Originally created 05/28/98

House holds fast to education standards



COLUMBIA -- House conferees said Wednesday they could accept some proposed Senate changes in education standards, but they held fast to grading South Carolina schools on an A-F scale and allowing students at failing schools to transfer.

"There's movement between the House and the Senate to try to get a bill done," said Rep. Bobby Harrell, R-Charleston. "Time's drawing short."

The Senate on Tuesday altered several aspects of its public schools reform package, even conceding that class sizes should be trimmed gradually over eight years.

The new proposal agrees with the House plan that help should go first to students at the neediest schools. It would phase in lower class size in each grade over a two-year period.

The Senate's previous, four-year plan would have reduced the size of classes in kindergarten through third grade at every public school, one grade at a time starting with kindergarten, until each teacher had no more than 15 students.

The Senate also now thinks kindergarteners can wait until last.

The House countered Wednesday with a plan to provide the 15:1 ratio next year in first, second and third grades in schools deemed "in greatest need" under Education Department criteria, which includes a district's standardized test scores, dropout rate and attendance records.

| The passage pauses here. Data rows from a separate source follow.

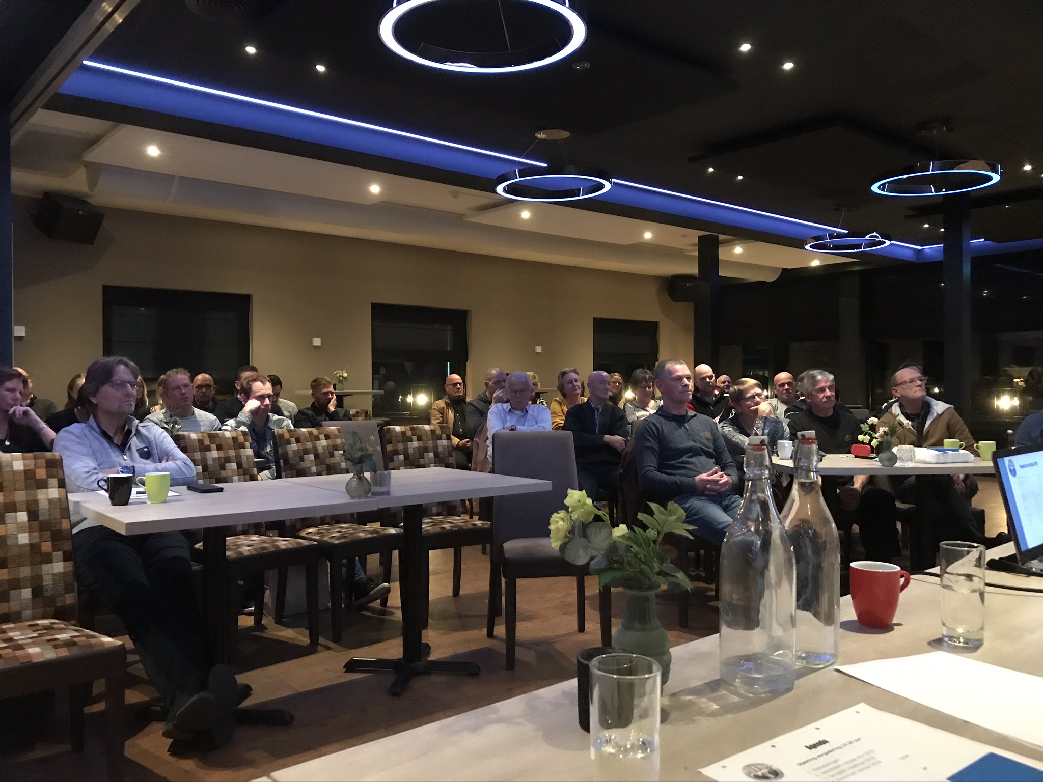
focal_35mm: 28
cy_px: 391
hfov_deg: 63.4
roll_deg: -0.6
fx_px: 844
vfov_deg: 49.7
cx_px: 522
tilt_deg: +0.3
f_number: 1.8
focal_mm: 3.99
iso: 80
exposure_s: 1/4
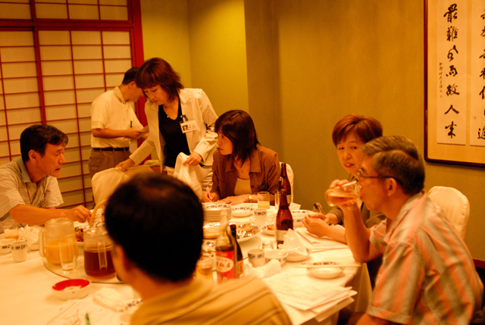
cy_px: 162
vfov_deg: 32.0
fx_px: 567
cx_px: 242
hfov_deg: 46.3
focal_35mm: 42
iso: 800
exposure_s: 1/90
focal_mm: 28
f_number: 2
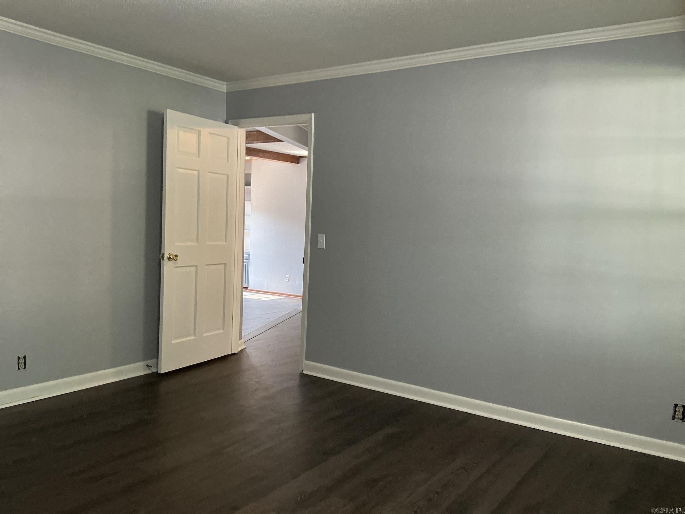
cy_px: 257
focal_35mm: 28
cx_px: 342
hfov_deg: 63.4
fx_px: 554
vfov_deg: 49.7
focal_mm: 3
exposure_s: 1/60
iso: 200
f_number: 1.8
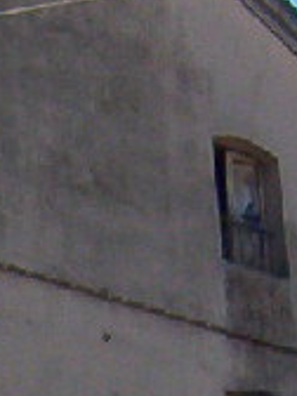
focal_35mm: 254
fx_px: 2906
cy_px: 549
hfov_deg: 5.8
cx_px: -196
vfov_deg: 7.7
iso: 100
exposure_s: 1/464
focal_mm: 5.54
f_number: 5.24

Seven school districts currently fall under the "in greatest need" definition: Allendale, Bamberg 2, Clarendon 1, Florence 4, Jasper, Lee and Marion 3. There are 13 elementary schools in those districts.

"We ought to focus where the need is," Mr. Harrell said.

The following year, the 15-student-per-teacher ratio would include all schools receiving an F grade under the new accountability plan. It was unclear how many schools that would include.

"They have not moved on class size," said Senate Education Chairman Nikki Setzler, D-West Columbia. "We need to reach all children."

Karen Horne, an Education Department policy assistant, said smaller class sizes should be available to every student, not just those in poorly performing schools.

"Our highest performing students are being out-achieved by their national peers," Ms. Horne said. "We shouldn't just do this piecemeal."

Mr. Setzler said he reviewed the House response and found that members agreed only to items the Senate compromised on, without giving any ground on the issues senators wanted.

"It doesn't look like to me they've budged," he said. "It puts us in a very difficult position unless they're willing to talk about compromising issues."

Mr. Setzler said he still is not willing to bow to House proposals to label schools with an A-F grade and allow students to abandon a failing school by transferring.